EXCERPT PROVIDED |
################

After finishing Netflix binges of Stranger Things 2, Mindhunter and Star Trek Discovery, all within days of each other I couldn’t help but think of the massive influence of this platform: what people sometimes term the ‘Netflix Revolution’. Frankly I feel tentative using that word – as I say it I can feel the angry stares of the ghosts of Washington, Robespierre and Che Guevara and a million other actual revolutionaries. It is certainly true, however, that Netflix has completely changed how we watch TV to the extent it has become a cultural phenomenon. Case in point: no one has ever wanted to BBC iPlayer and chill.
I think those claiming that Netflix is a harbinger of the death of the end of conventional TV however are nothing more than apocalypse preachers. The streaming platform certainly is a massive step forward, but Netflix or Amazon Prime is pretty short of becoming the forerunners in original television. For every Mindhunter, there is a Luther. For every Stranger Things, there is a Doctor Who. For every Orange Is The New Black, there is an IT Crowd. Plus, I highly doubt that anyone reading this will have watched or enjoyed Haters Back Off, Chelsea or Hand of God, or any other of a large swathe of failed programming produced by these streaming sites. This is not even to mention the massive number of television fields, be they talk shows like Jimmy Kimmel, or nature programmes like Blue Planet II, that Netflix has yet to come even close to mastering. Truth is, viral television shows aren’t the monopoly of streaming sites in any way at all.
What defines the ‘Netflix Revolution’ isn’t the shows they produce, but rather the format they use. It is in the delivery of television to the viewer where these streaming sites shine. Generally, most things on streaming sites like Netflix aren’t originals, and it is these shows that make up the majority of things people watch on such sites. The format, however, reacts perfectly to an internet obsessed world in which more and more people want to watch their television online in one place and whilst it is in this field where stations like HBO, BBC or ITV need to catch up, they are not being eclipsed in quality programming by sites like Netflix. Frankly they’re reliant on these stations to produce the majority of the television they stream from its site, so it’s not as if they’re going to die off any time soon. Simply, Netflix doesn’t mark the end of television, more its rebirth.

################

Saved entries
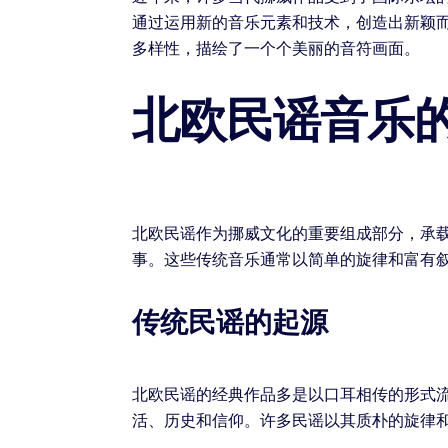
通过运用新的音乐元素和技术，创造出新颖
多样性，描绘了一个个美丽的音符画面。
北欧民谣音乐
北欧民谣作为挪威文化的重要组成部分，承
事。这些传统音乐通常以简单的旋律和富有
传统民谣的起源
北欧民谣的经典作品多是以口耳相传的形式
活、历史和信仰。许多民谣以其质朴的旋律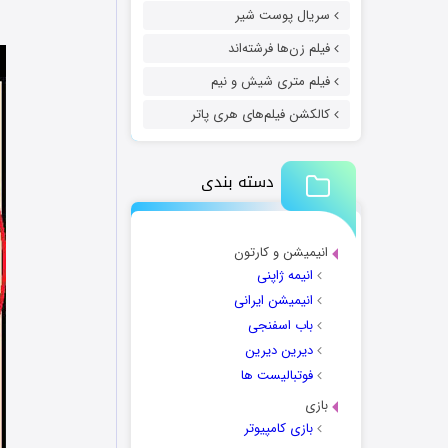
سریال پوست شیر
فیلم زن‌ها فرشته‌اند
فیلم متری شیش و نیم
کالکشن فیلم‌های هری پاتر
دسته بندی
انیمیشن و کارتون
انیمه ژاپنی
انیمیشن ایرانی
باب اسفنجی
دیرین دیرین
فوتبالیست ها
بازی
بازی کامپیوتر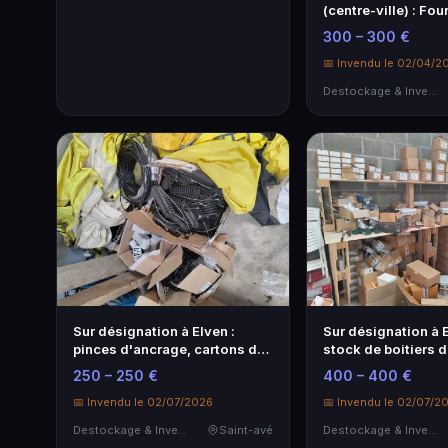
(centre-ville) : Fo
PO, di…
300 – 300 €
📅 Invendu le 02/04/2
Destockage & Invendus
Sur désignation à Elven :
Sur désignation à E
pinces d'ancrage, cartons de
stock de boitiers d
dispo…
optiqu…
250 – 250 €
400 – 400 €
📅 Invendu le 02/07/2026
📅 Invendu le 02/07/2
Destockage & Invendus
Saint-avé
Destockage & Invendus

################

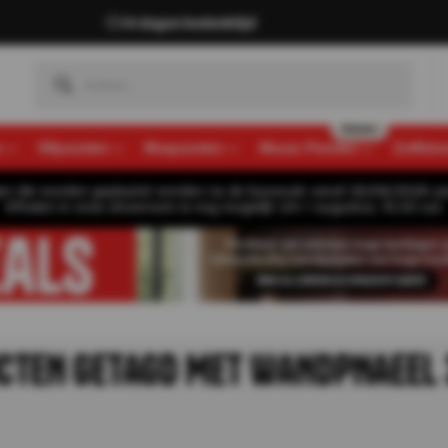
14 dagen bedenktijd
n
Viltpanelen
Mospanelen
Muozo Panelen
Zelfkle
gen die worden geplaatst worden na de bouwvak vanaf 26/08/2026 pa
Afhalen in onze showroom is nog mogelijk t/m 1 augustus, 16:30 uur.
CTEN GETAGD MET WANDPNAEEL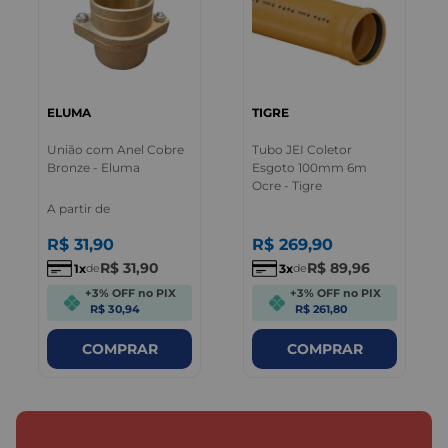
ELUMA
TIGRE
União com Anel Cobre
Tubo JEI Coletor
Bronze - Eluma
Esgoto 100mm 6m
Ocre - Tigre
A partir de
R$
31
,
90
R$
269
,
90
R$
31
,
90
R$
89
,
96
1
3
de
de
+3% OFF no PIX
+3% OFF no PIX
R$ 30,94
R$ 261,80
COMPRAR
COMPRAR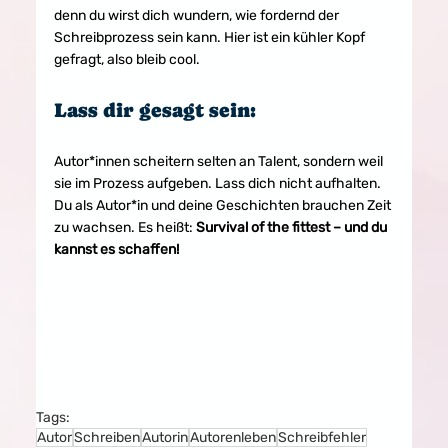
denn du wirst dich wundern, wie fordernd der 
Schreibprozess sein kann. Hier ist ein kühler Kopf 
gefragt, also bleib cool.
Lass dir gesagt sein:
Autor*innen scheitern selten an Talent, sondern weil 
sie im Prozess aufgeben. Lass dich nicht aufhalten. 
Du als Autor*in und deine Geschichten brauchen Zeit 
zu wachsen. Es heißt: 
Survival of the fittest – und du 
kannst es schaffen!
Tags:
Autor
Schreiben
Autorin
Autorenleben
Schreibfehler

################

WHAT YOU WILL DO |
[a] Name each show the piece on the "Netflix Revolution" gives as an example of failed programming from streaming sites.
[b] Sum up the piece on the "Netflix Revolution" in two sentences.
These records have nothing to do with the text.

EXERCISE SOLUTIONS |
[a] Haters Back Off, Chelsea, Hand of God

[b] Netflix has changed how people watch TV, but the claim that it means the end of conventional TV is overblown: streaming sites have their own failures, traditional channels still make viral shows, and there are whole fields of TV that Netflix hasn't come close to mastering. What sets Netflix apart is its online delivery format rather than its shows, most of which aren't originals and come from the conventional stations it relies on, so it marks television's rebirth rather than its end.